Cultural importance of Falconry receives major recognition under global convention

The European Federation for Hunting and Conservation (FACE) and the International Council for Game and Wildlife Conservation (CIC) are delighted that UNESCO decided to include six new countries – Croatia, Ireland, Netherlands, Poland, Slovakia, Kyrgyzstan – on the inscription “Falconry, a living human heritage” of the Representative List for the Intangible Cultural Heritage of Humanity (ICH). These important additions contribute to an impressive global recognition for 24 countries, highlighting the need to promote and encourage the cultural importance of falconry.

The inscription was officially approved on 14 December 2021 in Paris at the meeting of the Intergovernmental Committee for the UNESCO Convention on the Safeguarding of the Intangible Cultural Heritage. The international recognition of falconry in these countries will help support awareness-raising of the element of cultural heritage.

The value of this listing is not just to the countries among the 24 that are named. In order to get such an international listing, all 180 countries in UNESCO ICH must vote in support as the convention works by consensus. If even one country disagrees, it stops the listing. This listing by UNESCO may be used to back up arguments in favour of falconry even in countries, which are not signatories to the convention. A successful listing of any element on the International List obligates governments not only to allow but to assist and promote the element.

Referring to the good news, Gary Timbrell CEO of the International Association for Falconry and Conservation of Birds of Prey (IAF) stated:

“There’s an old proverb that says ‘A society grows great when old men plant trees in whose shade they shall never sit’. This recognition by UNESCO is due to those who have gone before, those who have nurtured and cultivated the art of falconry knowing that they may never see it recognized. Falconry is a family; it is touching that so many countries feel a part of this family”.

Earlier this year, FACE members adopted a new falconry position in Europe to guide work on this topic. This position advocates:

  • to promote the continued growth of falconry in Europe as a hunting art, which safeguards cultural heritage, bringing important conservation and socio-economic benefits.
  • to invite national or regional authorities to maintain or introduce (where falconry is not yet present) legal frameworks to allow and promote falconry.
  • to support the traditional sustainable and judicious use of wild birds of prey for falconry as described in the Birds Directive.
  • to encourage cooperation and solidarity between national hunting organisations and their falconry organisations to ensure the viability of falconry as sustainable hunting and part of a common hunting heritage.
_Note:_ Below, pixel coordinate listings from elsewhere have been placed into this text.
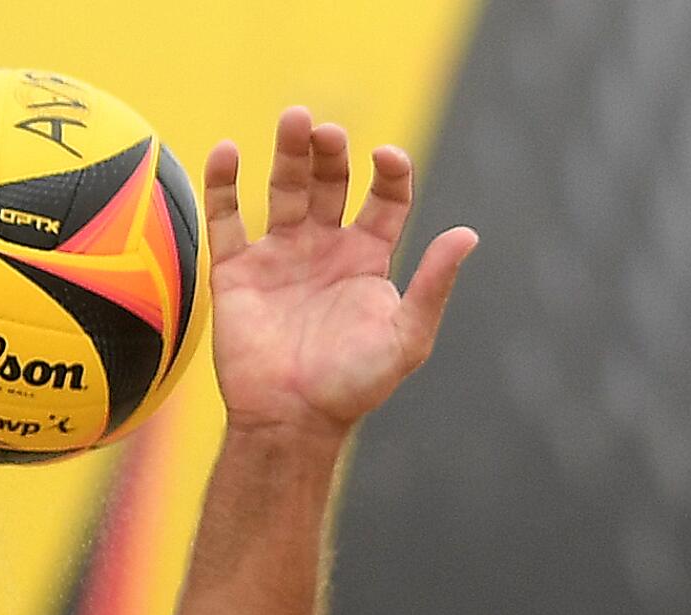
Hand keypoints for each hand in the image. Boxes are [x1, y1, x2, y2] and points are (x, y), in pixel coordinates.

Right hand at [206, 107, 476, 440]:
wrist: (291, 420)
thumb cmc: (353, 386)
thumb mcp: (406, 338)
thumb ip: (433, 285)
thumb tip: (468, 233)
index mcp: (368, 260)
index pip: (385, 199)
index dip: (390, 172)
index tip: (387, 158)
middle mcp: (325, 250)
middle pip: (332, 182)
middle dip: (331, 152)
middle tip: (328, 131)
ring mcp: (280, 256)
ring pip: (284, 188)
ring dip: (288, 152)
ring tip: (294, 119)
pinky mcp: (237, 271)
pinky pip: (226, 218)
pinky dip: (222, 183)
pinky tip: (227, 152)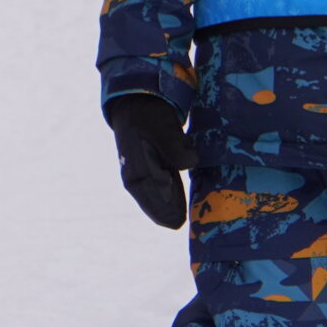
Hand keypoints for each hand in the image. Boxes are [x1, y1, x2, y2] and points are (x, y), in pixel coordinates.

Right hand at [105, 93, 193, 229]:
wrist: (138, 101)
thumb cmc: (149, 116)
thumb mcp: (164, 130)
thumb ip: (177, 151)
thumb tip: (190, 163)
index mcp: (136, 170)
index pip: (152, 199)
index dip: (164, 212)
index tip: (176, 223)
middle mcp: (137, 174)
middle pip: (155, 200)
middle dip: (168, 212)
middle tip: (180, 224)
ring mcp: (143, 169)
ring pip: (159, 194)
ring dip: (170, 204)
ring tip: (180, 218)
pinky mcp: (151, 164)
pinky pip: (161, 185)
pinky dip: (170, 193)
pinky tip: (178, 201)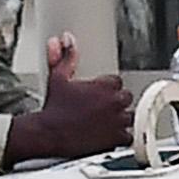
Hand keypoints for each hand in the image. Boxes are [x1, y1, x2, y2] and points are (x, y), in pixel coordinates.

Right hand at [5, 31, 133, 164]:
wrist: (48, 132)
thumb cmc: (54, 108)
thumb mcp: (58, 78)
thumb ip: (67, 57)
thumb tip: (66, 40)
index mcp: (104, 85)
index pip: (117, 81)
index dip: (108, 88)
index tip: (99, 93)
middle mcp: (113, 102)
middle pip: (126, 98)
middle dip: (117, 102)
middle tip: (104, 108)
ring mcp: (116, 121)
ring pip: (129, 117)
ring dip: (121, 119)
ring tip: (107, 122)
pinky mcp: (115, 138)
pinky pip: (128, 137)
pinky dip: (121, 137)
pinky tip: (109, 136)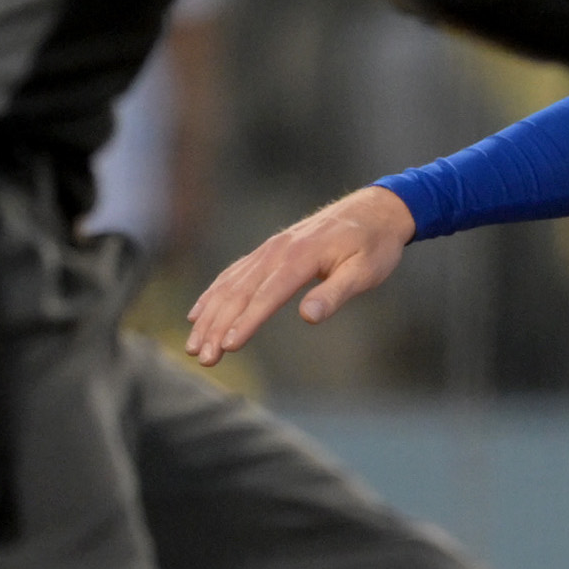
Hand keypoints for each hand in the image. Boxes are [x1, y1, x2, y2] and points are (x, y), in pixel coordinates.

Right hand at [185, 185, 415, 367]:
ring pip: (230, 285)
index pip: (267, 295)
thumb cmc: (374, 245)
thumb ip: (335, 294)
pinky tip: (198, 314)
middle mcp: (277, 251)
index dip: (247, 322)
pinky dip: (213, 294)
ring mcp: (269, 250)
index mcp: (301, 256)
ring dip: (209, 316)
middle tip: (203, 358)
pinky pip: (233, 274)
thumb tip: (308, 317)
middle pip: (240, 292)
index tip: (227, 346)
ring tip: (194, 346)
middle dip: (218, 327)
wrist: (374, 211)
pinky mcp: (268, 252)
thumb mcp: (365, 271)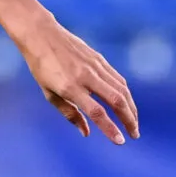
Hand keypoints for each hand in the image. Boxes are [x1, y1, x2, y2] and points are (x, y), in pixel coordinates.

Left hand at [17, 17, 139, 143]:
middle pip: (116, 100)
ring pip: (122, 90)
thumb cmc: (41, 67)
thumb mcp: (49, 93)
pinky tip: (127, 104)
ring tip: (133, 123)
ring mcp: (95, 66)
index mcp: (69, 87)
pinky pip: (118, 79)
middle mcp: (85, 76)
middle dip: (129, 120)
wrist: (42, 35)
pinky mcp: (100, 59)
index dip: (110, 128)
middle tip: (134, 135)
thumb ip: (69, 113)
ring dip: (131, 108)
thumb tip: (87, 133)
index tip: (120, 141)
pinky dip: (126, 93)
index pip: (96, 112)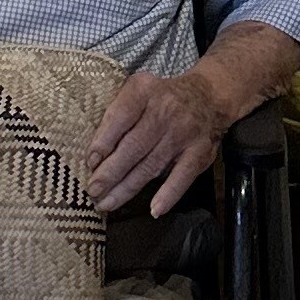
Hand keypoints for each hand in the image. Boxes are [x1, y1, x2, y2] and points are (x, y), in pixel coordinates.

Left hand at [86, 65, 224, 219]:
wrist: (208, 96)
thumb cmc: (162, 98)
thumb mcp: (138, 90)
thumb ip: (117, 113)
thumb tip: (95, 153)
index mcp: (144, 91)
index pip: (120, 116)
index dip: (104, 141)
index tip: (91, 162)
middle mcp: (165, 111)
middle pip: (133, 146)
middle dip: (110, 172)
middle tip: (93, 190)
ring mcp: (183, 133)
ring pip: (151, 166)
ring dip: (127, 188)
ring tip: (107, 203)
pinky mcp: (199, 152)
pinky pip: (182, 176)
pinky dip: (169, 194)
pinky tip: (154, 209)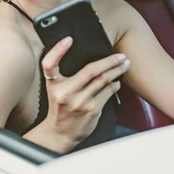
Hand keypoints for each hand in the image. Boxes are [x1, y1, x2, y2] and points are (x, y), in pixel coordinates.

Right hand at [40, 36, 129, 150]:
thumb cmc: (59, 107)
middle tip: (120, 55)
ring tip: (124, 65)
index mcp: (53, 85)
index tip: (69, 39)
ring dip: (117, 70)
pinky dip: (115, 85)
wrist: (59, 134)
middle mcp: (65, 93)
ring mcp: (80, 102)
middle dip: (109, 61)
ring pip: (103, 80)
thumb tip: (86, 55)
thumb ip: (62, 73)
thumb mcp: (54, 89)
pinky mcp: (92, 111)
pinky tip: (117, 81)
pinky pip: (107, 92)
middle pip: (90, 70)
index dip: (58, 50)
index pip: (49, 64)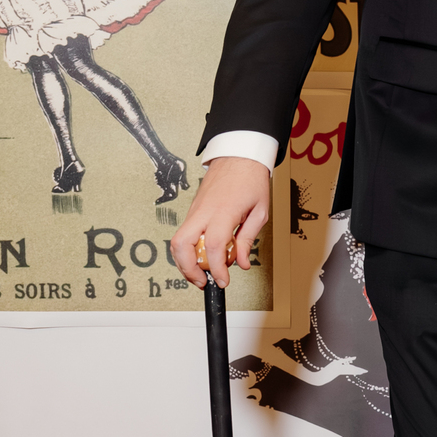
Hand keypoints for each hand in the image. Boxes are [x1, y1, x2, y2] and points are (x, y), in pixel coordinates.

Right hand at [171, 156, 270, 287]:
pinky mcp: (192, 210)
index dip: (216, 268)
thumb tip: (241, 263)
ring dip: (184, 262)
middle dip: (188, 269)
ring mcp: (195, 210)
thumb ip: (247, 240)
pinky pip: (183, 234)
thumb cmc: (250, 179)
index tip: (223, 280)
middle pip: (182, 246)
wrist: (238, 156)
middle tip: (204, 281)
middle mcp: (203, 211)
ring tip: (201, 273)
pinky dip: (187, 250)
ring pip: (177, 241)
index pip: (213, 246)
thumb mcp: (259, 212)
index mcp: (223, 211)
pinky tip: (201, 257)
The subject of falconry was at the core of the discussions during the last CIC General Assembly in Budapest in September 2021. A number of panellists during the session “Culture of the countryside” cited it as a shining example of the role that UNESCO recognition can play, not only in safeguarding cultures but in creating a sense of responsibility and stewardship towards traditions.

Falconry is the art of hunting with trained birds of prey – born out of ancient local tradition around the world – and appreciated today as a global cultural phenomenon that is present everywhere. It has a pivotal role in multiple facets of our culture and enjoys a long history dating back over 4000 years.